At 10:00 am on June 22 the slalom gates were hung for the first time in over 15 years. With only 2 days notice, over 100 people showed up and 32 signed up to race! Now “normal”slalom racing is against a clock, which is fun, but we wanted something a little different so the format became a head-to-head race with 2 boat categories; long boats and short boats. At 1:00 Barry turned on the water and 450 cubic feet per second rushed to fill the river channel. Features began forming in the river and soon the race course came to life. First up was the longboat class, which included two open canoes. Racers of all skill levels made their way through the course and soon enough 2 racers, Brian Pinnell and Jim Enns were set to compete in the finals. After the proverbial dust settled, Brian emerged as the winner of the longboat division!
As always with any event there are things that happen that you didn’t anticipate. In the first round of the playboat class, Garrett Mathews was paired with Todd Whetstine. Todd flipped and missed a roll causing him to swim. Instead of finishing the race, Garrett did what you do on the river. He followed Todd to the bank to make sure he was okay. Did I mention how much I love the kayaking community? Classy move Garrett! And definitely one of the standout moments of the event.
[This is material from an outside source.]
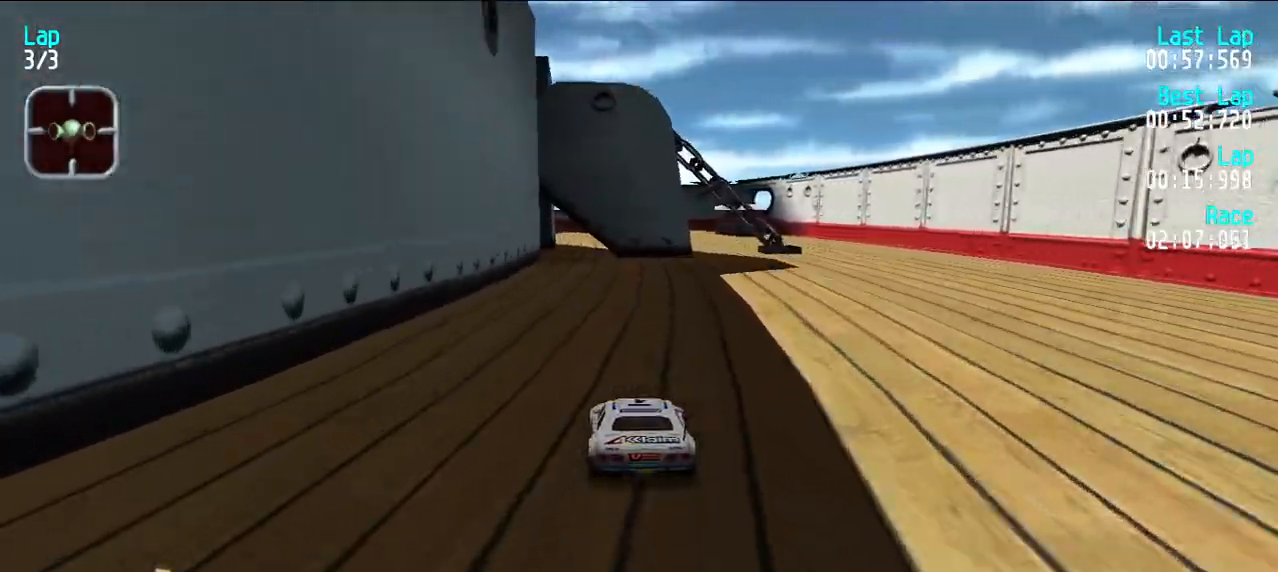
{"keys": ["e"], "events": [[383, "y", "down"], [433, "y", "up"]]}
The playboat division moved on and it was Mike Hillis and Heath Day who were left in the finals. As they were getting ready for the final race I overheard them saying they were just going to put on a show! They didn’t disappoint! They were running neck and neck and it was more like bumper boats than racing! Heath edged out Mike and the first race in over 15 years came to an end.
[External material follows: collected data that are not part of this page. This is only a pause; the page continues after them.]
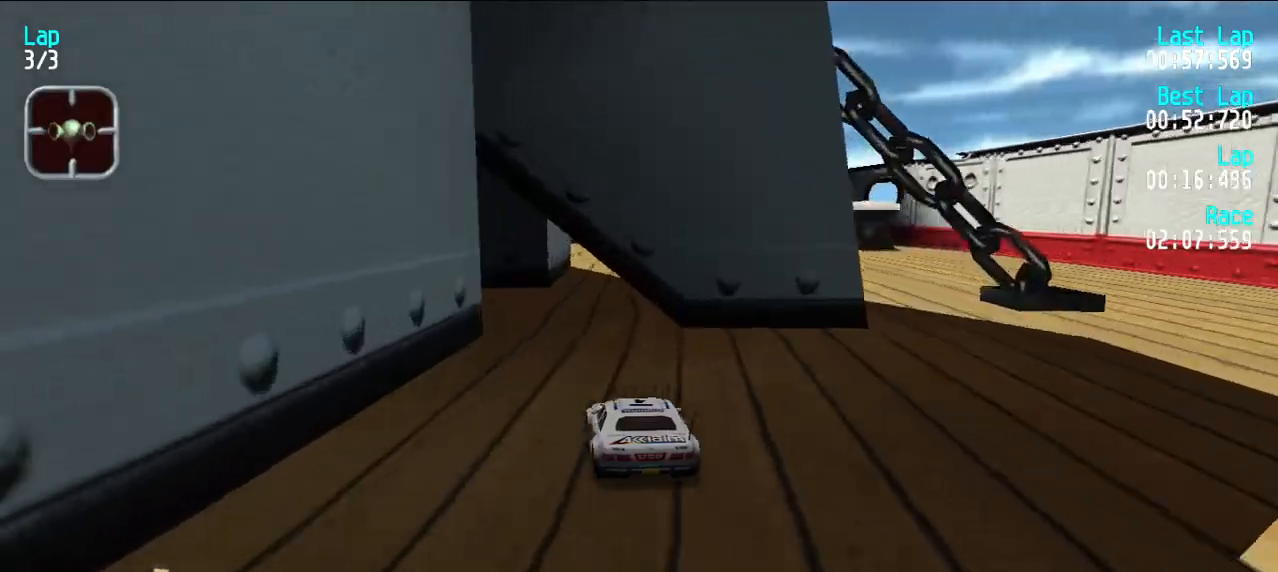
{"keys": ["y"], "events": [[33, "e", "up"], [83, "d", "down"], [83, "u", "down"], [133, "u", "up"], [217, "d", "up"], [450, "y", "down"]]}
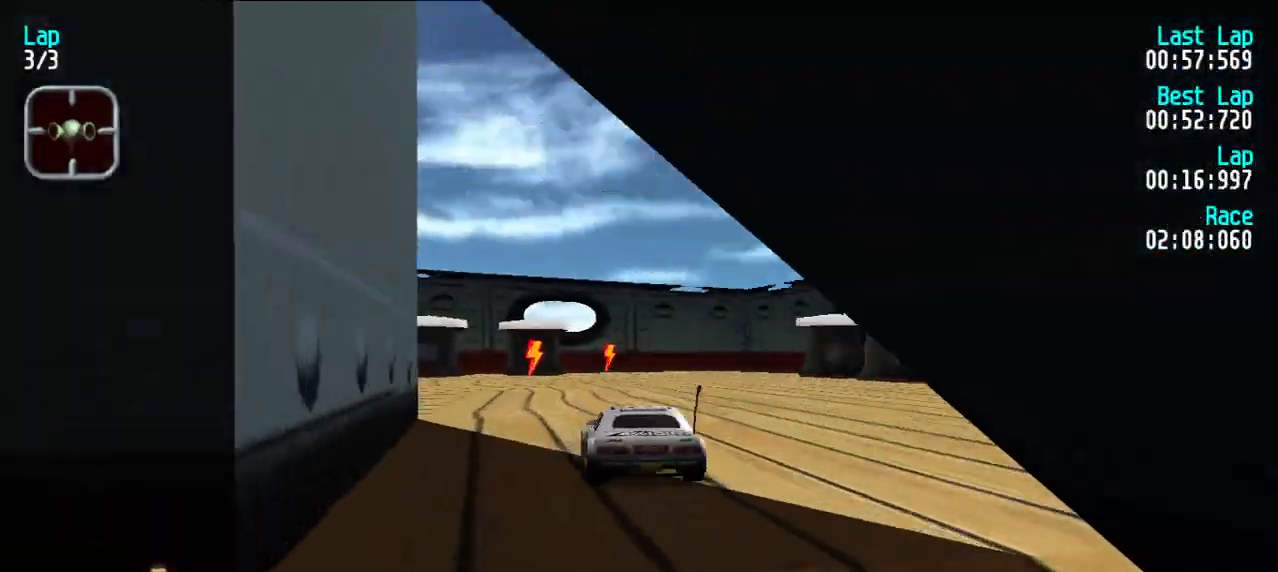
{"keys": [], "events": [[50, "y", "up"], [133, "y", "down"], [233, "e", "down"], [283, "y", "up"], [383, "y", "down"], [467, "e", "up"], [467, "y", "up"]]}
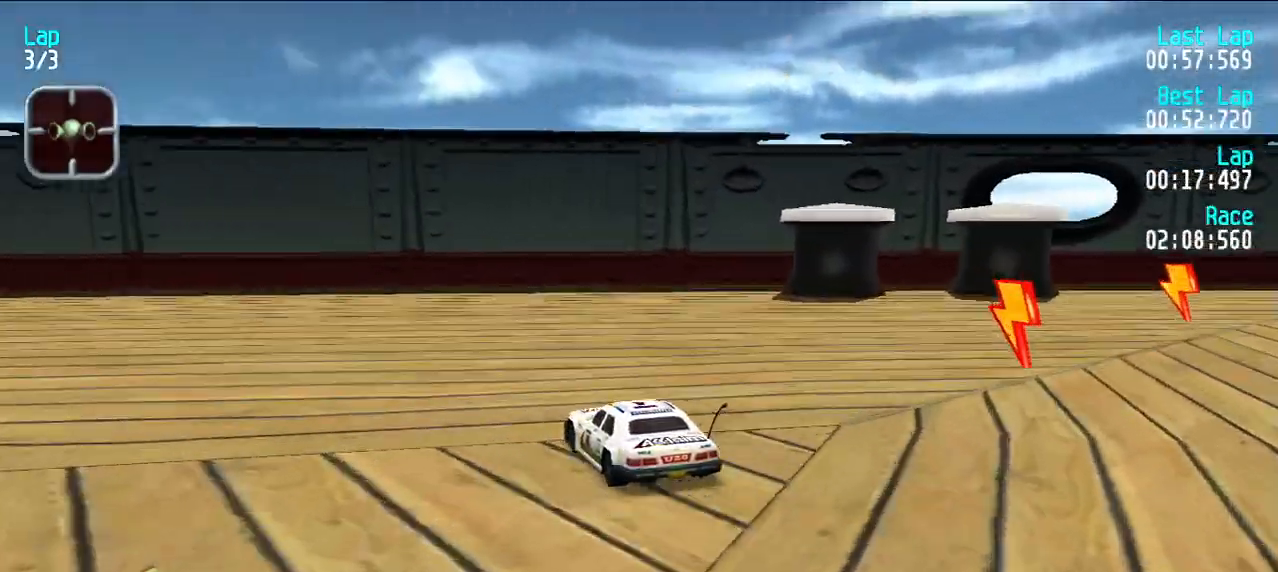
{"keys": ["e", "y"], "events": [[17, "d", "down"], [67, "y", "down"], [117, "d", "up"], [167, "e", "down"], [200, "y", "up"], [250, "y", "down"], [433, "y", "up"], [483, "y", "down"]]}
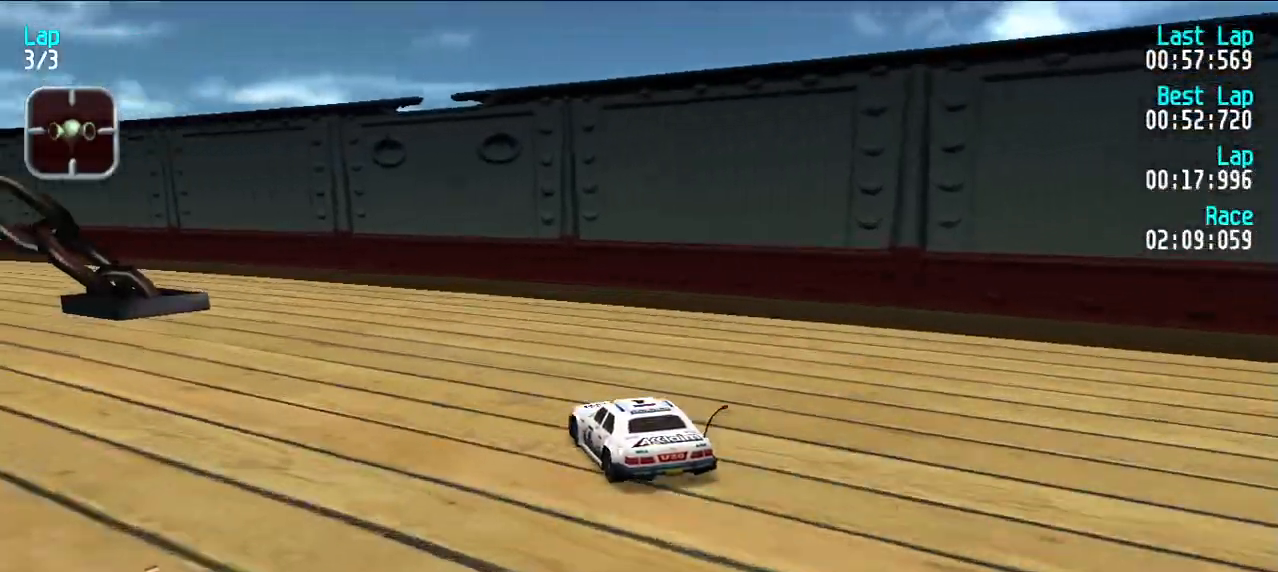
{"keys": ["e"], "events": [[83, "y", "up"], [133, "y", "down"], [217, "d", "down"], [217, "e", "up"], [317, "d", "up"], [317, "e", "down"], [317, "y", "up"], [400, "y", "down"], [500, "y", "up"]]}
As with all Hometown Throwdowns there is an awards ceremony, but what is unique to these events is that the awards are not performance based! For this event we gave away around 200 bucks worth of prizes from national sponsors, Smith Optics, Mountain Khaki, Astral Buoyancy, and Jackson Kayak to name a few, awarded raffle style, so everyone took home something home other than memories. The next Throwdown is scheduled for July 13 at the Ouachita River Whitewater Park near Malvern. Whether you participate or spectate you don’t want to miss out!